▶ Given task
In the forum thread on telling Rio and Merriam turkeys apart, which of the two is said to have more white on the tail?

▶ Excerpted text
= = = = =

# Rio's vs Merriams; How to tell the difference?



## #1DEER 1-I (Sep 10, 2007)

Just wondering, how specifically do you tell a Rio from a merriam? I swear between 2 bunches I am looking at they are somewhat different. The ones seem to be more shiny and have less white on their tailfeathers, the others are darker and have somewhat more white on their fans.


----------



## TEX-O-BOB (Sep 12, 2007)

> The ones seem to be more shiny and have less white on their tailfeathers, the others are darker and have somewhat more white on their fans.


There ya go! You just answered your own question. 

It's actually more about logistics than anything. If you aren't in the four corner area of SD,MT,ND,and WY or in the LaSals here in UT, all bets are off. There is so much mix breeding and hybridization going on everywhere you never know what you're looking at.


----------



## Bears Butt (Sep 12, 2007)

OK, educate me, which one has the more white on the tail? Is one species larger in body size than the other?


----------



## gdog (Sep 13, 2007)

Here's a link that will give you plenty of info: http://www.nwtf.org/for_hunters/all_about_turkeys.html


----------



## luv2fsh&hnt (Sep 22, 2007)

Bears Butt said:


> OK, educate me, which one has the more white on the tail? Is one species larger in body size than the other?


Merriams have more white than the Rios' but like Tex said most of the birds here are hybrid because of cross breeding.


----------

= = = = =

Data records:

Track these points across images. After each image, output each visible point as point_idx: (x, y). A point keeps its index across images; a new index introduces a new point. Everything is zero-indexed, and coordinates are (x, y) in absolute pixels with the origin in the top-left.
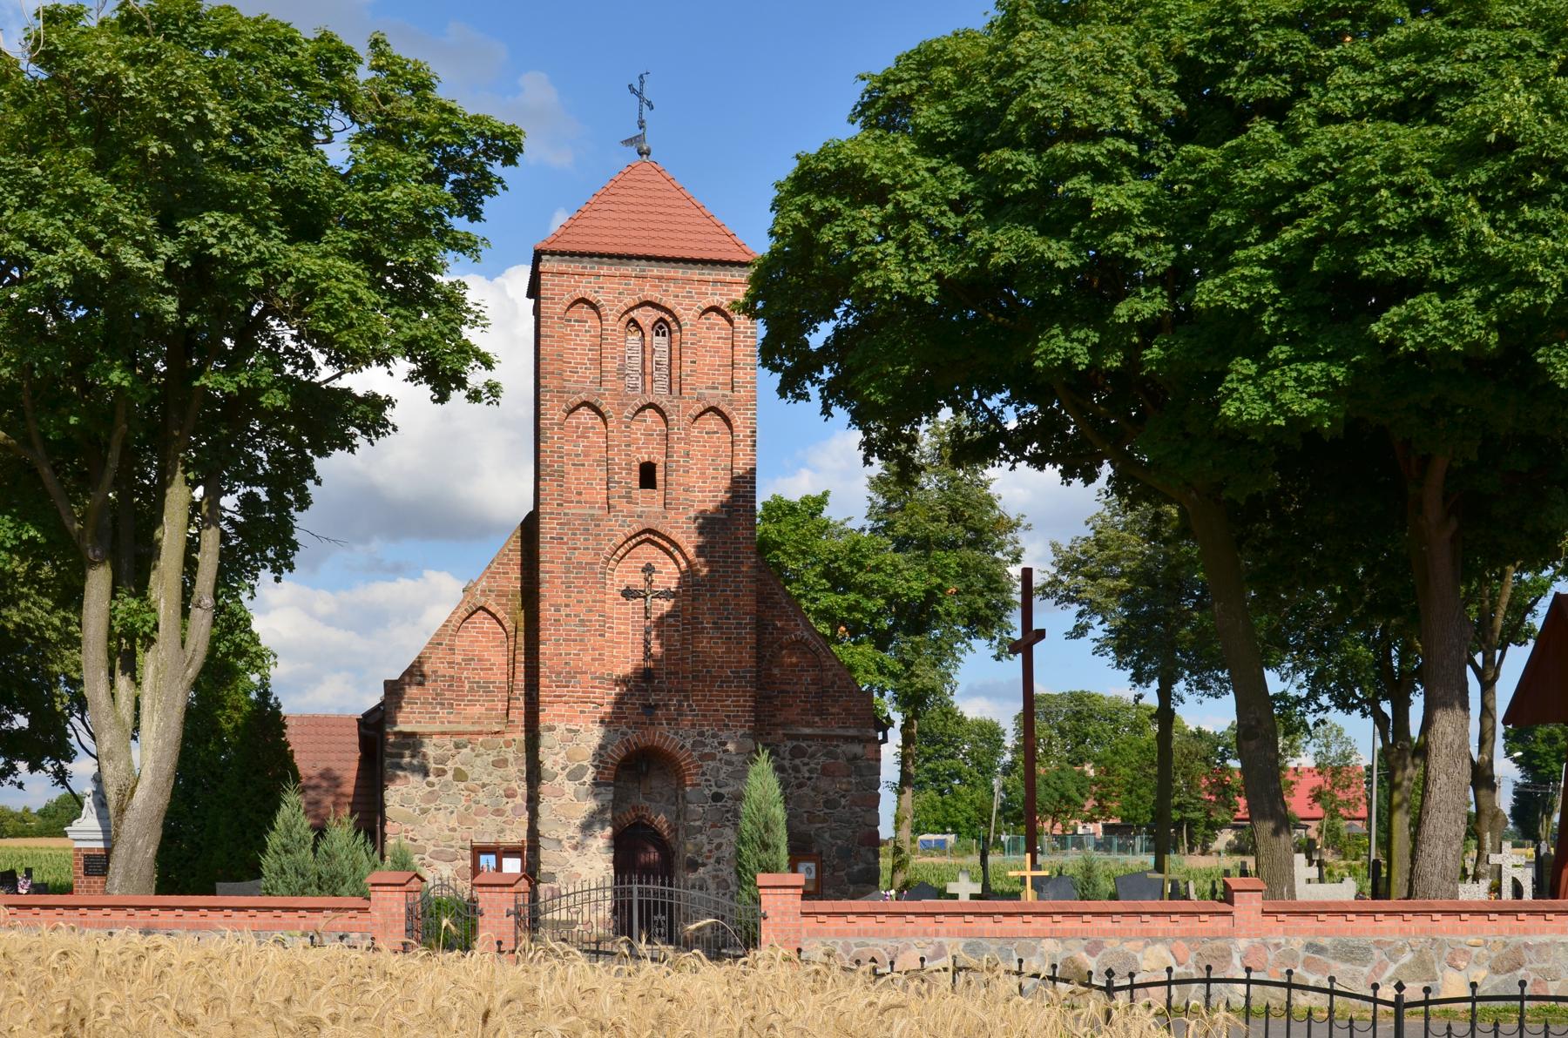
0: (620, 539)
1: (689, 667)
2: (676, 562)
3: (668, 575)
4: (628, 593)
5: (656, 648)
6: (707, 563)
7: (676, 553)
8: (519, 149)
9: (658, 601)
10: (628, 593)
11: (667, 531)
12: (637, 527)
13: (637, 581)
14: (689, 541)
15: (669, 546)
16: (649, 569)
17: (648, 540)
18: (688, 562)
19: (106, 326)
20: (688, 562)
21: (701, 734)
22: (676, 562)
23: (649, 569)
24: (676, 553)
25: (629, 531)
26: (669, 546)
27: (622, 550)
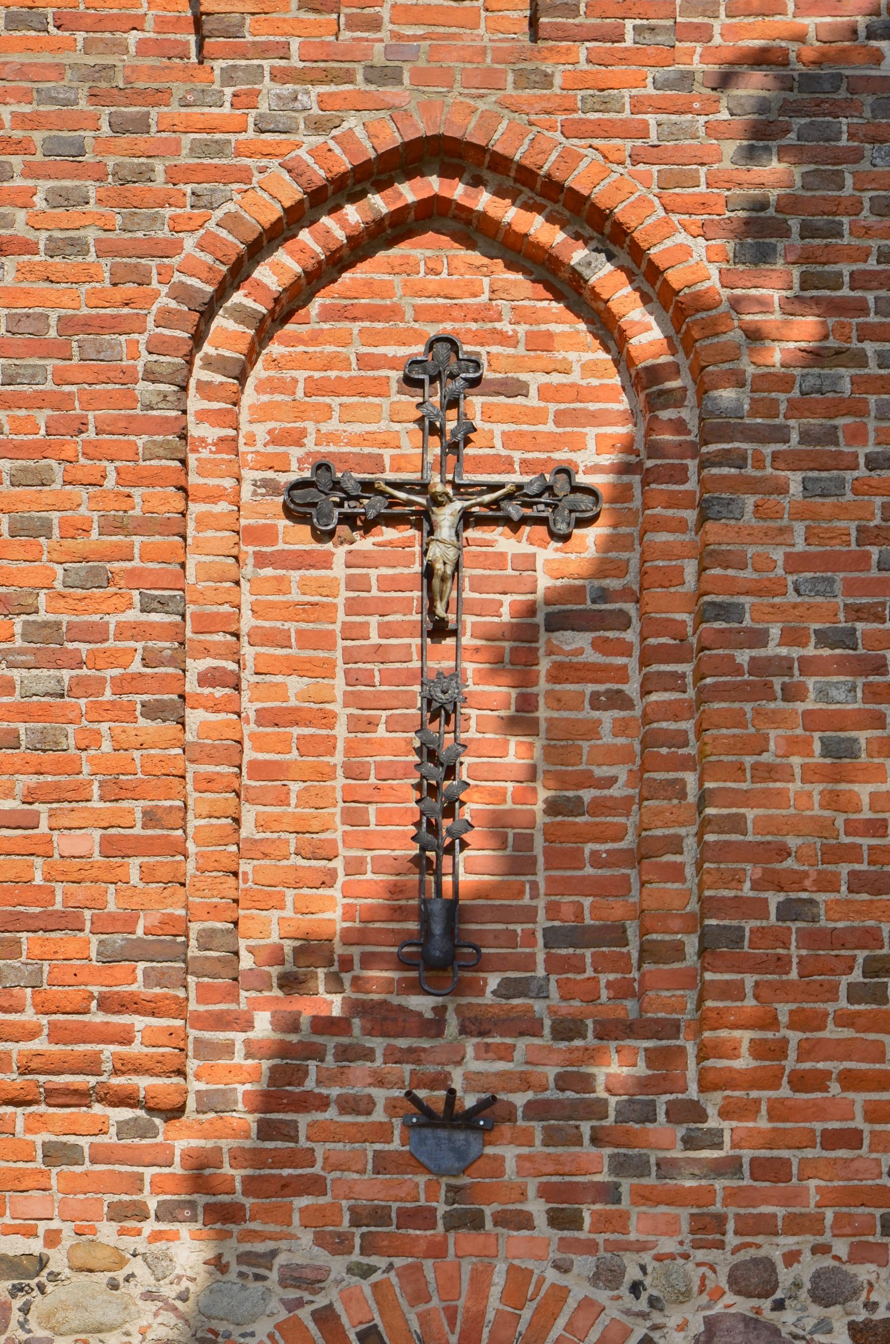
0: (270, 195)
1: (679, 894)
2: (608, 330)
3: (562, 399)
4: (328, 502)
5: (497, 768)
6: (813, 290)
7: (603, 274)
8: (886, 665)
9: (501, 540)
10: (328, 502)
11: (505, 138)
12: (367, 134)
13: (386, 437)
14: (685, 189)
15: (561, 240)
16: (443, 372)
17: (431, 215)
18: (679, 310)
19: (671, 391)
20: (679, 310)
21: (755, 1280)
22: (608, 330)
23: (443, 372)
24: (603, 274)
25: (321, 155)
26: (561, 240)
27: (274, 273)
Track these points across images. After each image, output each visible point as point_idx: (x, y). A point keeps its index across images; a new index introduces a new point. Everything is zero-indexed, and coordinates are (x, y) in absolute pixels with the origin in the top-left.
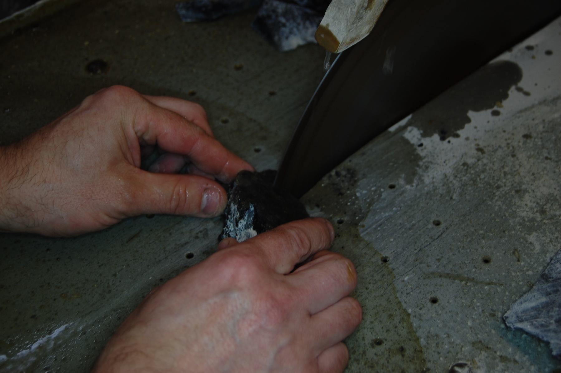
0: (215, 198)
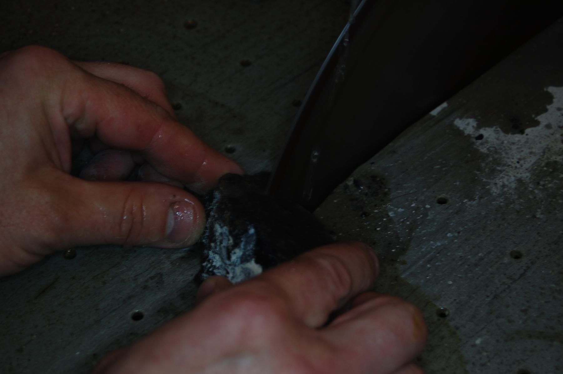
0: (187, 216)
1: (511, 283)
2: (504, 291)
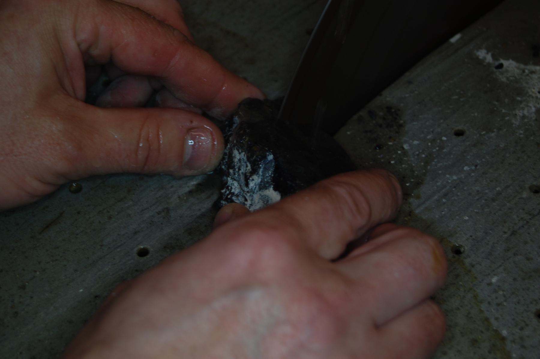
0: (204, 142)
1: (530, 219)
2: (523, 227)
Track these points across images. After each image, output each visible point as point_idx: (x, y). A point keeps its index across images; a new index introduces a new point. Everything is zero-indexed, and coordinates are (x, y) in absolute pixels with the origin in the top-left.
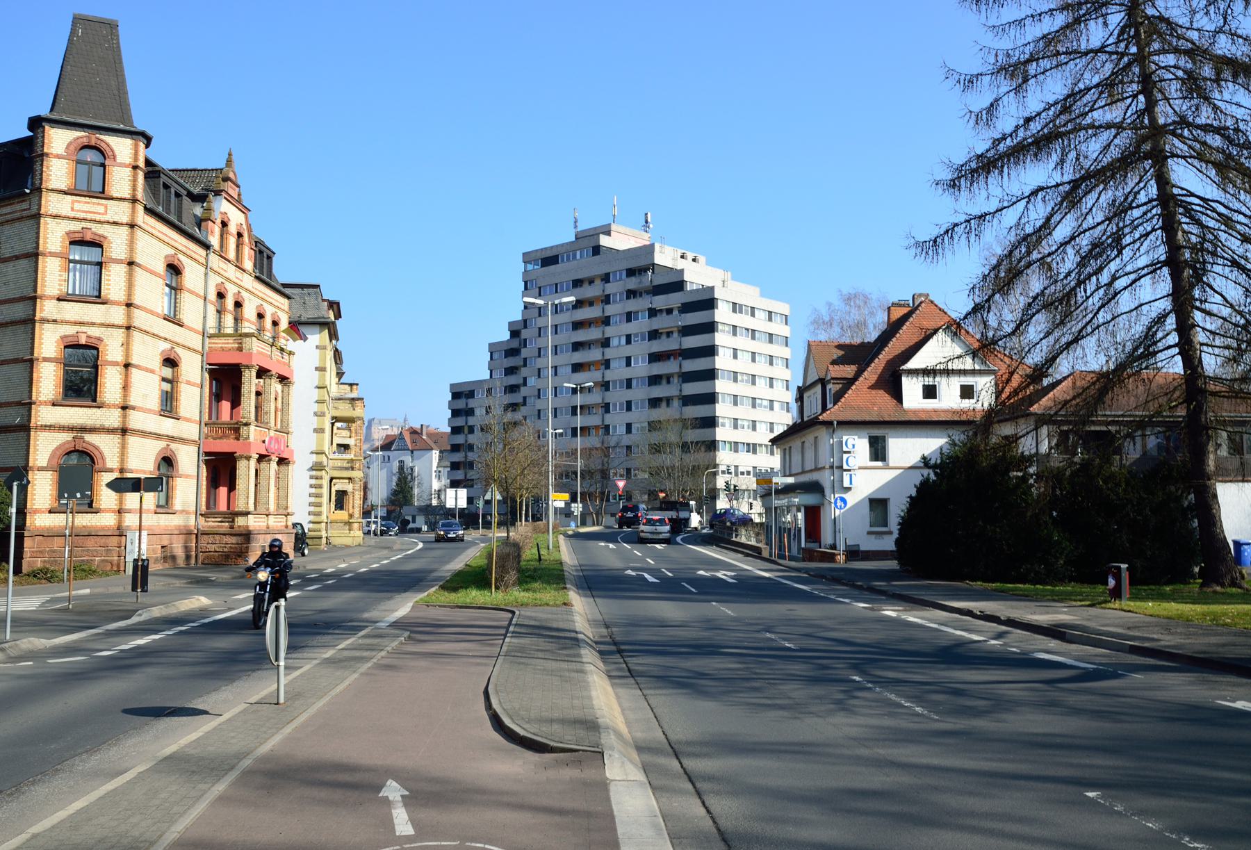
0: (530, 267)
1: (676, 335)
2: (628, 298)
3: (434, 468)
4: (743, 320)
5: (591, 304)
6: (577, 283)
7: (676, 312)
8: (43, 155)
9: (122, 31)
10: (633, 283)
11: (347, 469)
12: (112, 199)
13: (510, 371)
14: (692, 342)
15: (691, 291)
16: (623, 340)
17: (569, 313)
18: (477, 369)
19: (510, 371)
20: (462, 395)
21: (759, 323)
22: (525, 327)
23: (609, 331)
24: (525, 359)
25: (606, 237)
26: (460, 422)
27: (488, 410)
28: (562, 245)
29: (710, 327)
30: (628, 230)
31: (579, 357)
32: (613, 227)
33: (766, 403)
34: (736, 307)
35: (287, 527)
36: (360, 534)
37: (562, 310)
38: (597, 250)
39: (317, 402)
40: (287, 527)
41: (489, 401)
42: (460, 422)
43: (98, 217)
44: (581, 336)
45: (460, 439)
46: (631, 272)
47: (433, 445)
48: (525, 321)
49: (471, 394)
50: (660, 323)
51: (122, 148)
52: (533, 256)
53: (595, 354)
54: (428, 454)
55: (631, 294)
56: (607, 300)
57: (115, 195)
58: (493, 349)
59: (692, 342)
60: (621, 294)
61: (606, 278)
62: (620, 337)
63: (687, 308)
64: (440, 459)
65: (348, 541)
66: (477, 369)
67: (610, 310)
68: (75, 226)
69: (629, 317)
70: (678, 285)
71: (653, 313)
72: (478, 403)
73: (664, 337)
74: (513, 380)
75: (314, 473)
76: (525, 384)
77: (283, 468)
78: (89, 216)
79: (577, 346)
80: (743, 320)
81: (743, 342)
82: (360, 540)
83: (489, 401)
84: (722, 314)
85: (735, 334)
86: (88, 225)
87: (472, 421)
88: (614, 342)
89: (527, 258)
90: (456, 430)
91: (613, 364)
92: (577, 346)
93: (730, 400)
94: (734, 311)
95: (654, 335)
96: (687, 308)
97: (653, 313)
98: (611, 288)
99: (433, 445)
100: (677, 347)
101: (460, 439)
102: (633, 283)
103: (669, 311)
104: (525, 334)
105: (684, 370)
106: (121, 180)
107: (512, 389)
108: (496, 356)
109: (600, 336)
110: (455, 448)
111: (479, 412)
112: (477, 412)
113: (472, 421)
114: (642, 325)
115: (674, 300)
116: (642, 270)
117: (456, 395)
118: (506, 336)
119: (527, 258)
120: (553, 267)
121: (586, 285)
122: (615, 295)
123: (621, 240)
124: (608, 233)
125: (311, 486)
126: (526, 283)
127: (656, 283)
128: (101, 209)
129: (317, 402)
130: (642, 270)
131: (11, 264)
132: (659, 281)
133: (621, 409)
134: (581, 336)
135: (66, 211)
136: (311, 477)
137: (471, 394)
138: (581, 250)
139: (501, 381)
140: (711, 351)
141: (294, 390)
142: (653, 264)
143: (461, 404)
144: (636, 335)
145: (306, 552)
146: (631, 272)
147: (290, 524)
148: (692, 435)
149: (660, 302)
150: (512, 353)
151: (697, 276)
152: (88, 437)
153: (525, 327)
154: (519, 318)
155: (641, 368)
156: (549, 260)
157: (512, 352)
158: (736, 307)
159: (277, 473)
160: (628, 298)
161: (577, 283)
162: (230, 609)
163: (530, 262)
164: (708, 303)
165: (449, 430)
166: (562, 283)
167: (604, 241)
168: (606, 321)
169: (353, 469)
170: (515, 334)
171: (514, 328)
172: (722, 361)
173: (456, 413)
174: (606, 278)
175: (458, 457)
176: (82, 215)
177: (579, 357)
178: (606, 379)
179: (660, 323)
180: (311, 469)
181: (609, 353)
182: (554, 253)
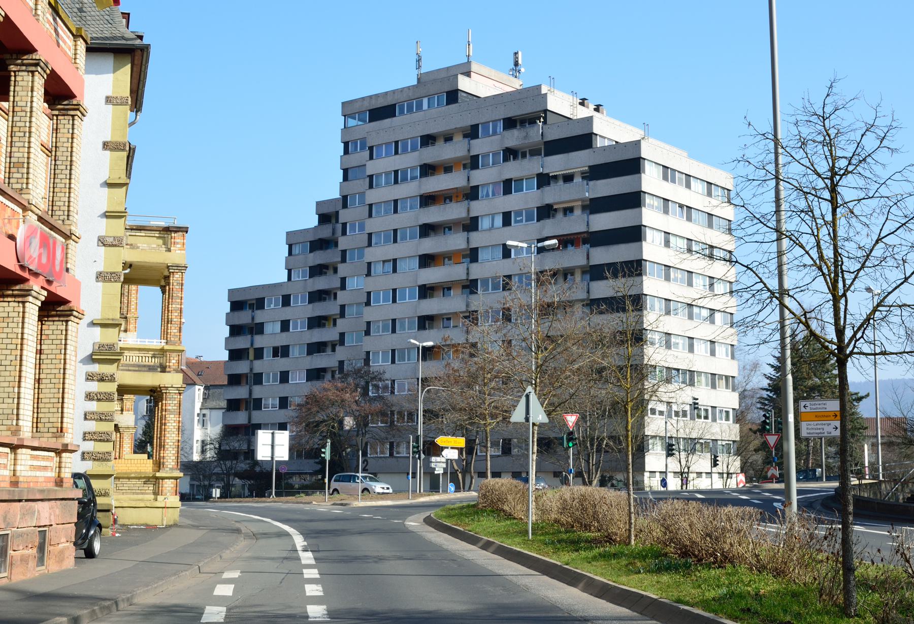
0: (352, 122)
1: (578, 212)
2: (506, 159)
3: (197, 411)
4: (675, 192)
5: (448, 169)
6: (428, 140)
7: (578, 179)
10: (514, 138)
11: (151, 369)
13: (317, 271)
14: (604, 221)
15: (604, 148)
16: (499, 221)
17: (415, 183)
18: (269, 268)
19: (317, 271)
20: (245, 306)
21: (695, 197)
22: (345, 206)
23: (477, 208)
24: (344, 252)
25: (466, 78)
26: (242, 342)
27: (285, 326)
28: (402, 90)
29: (634, 200)
30: (492, 73)
31: (430, 245)
32: (474, 67)
33: (705, 313)
34: (668, 173)
35: (59, 482)
36: (175, 500)
37: (405, 179)
38: (453, 96)
39: (107, 215)
40: (59, 482)
41: (287, 313)
42: (242, 342)
44: (434, 214)
45: (242, 367)
46: (510, 123)
47: (196, 379)
48: (345, 198)
49: (260, 304)
50: (554, 194)
52: (357, 107)
53: (456, 241)
55: (510, 154)
56: (473, 163)
58: (293, 240)
59: (604, 221)
60: (495, 154)
61: (472, 133)
62: (493, 216)
63: (596, 172)
64: (205, 398)
65: (153, 517)
66: (269, 268)
67: (479, 177)
69: (508, 186)
70: (584, 140)
71: (544, 180)
72: (271, 316)
73: (560, 215)
74: (321, 283)
75: (96, 368)
76: (343, 287)
77: (54, 327)
79: (427, 230)
80: (675, 192)
81: (676, 224)
82: (172, 516)
83: (287, 313)
84: (650, 181)
85: (666, 211)
87: (259, 341)
88: (484, 224)
89: (349, 110)
90: (236, 355)
91: (482, 255)
92: (427, 230)
93: (659, 306)
94: (665, 178)
95: (545, 212)
96: (596, 172)
97: (544, 180)
98: (479, 146)
99: (196, 379)
100: (583, 229)
101: (242, 367)
102: (514, 138)
103: (568, 178)
104: (344, 216)
105: (593, 262)
107: (317, 296)
108: (296, 250)
109: (463, 214)
110: (235, 380)
111: (273, 328)
112: (268, 329)
113: (259, 341)
114: (528, 198)
115: (578, 161)
116: (530, 120)
117: (237, 306)
118: (313, 221)
119: (349, 110)
120: (387, 122)
121: (440, 143)
122: (486, 156)
123: (481, 84)
124: (468, 74)
125: (89, 397)
126: (346, 145)
127: (550, 137)
129: (107, 215)
130: (530, 120)
132: (554, 134)
133: (275, 380)
134: (434, 214)
136: (90, 377)
137: (260, 304)
138: (430, 97)
139: (307, 284)
140: (635, 234)
142: (546, 111)
143: (244, 317)
144: (519, 213)
145: (97, 546)
146: (510, 123)
147: (67, 474)
148: (612, 358)
149: (555, 164)
150: (323, 244)
151: (611, 131)
153: (345, 206)
154: (335, 194)
156: (381, 111)
157: (319, 244)
158: (668, 173)
159: (133, 218)
160: (506, 159)
161: (428, 140)
163: (352, 116)
164: (629, 164)
165: (225, 356)
166: (405, 141)
167: (464, 84)
168: (472, 193)
169: (163, 369)
170: (325, 218)
171: (325, 211)
172: (651, 249)
173: (236, 330)
174: (472, 133)
175: (240, 392)
177: (430, 245)
178: (472, 277)
179: (554, 194)
180: (91, 359)
181: (477, 240)
182: (389, 101)
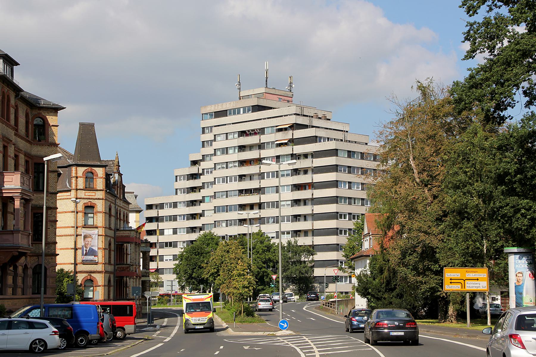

= = = = =

▶ Complete answer
Merriams have more white than Rios.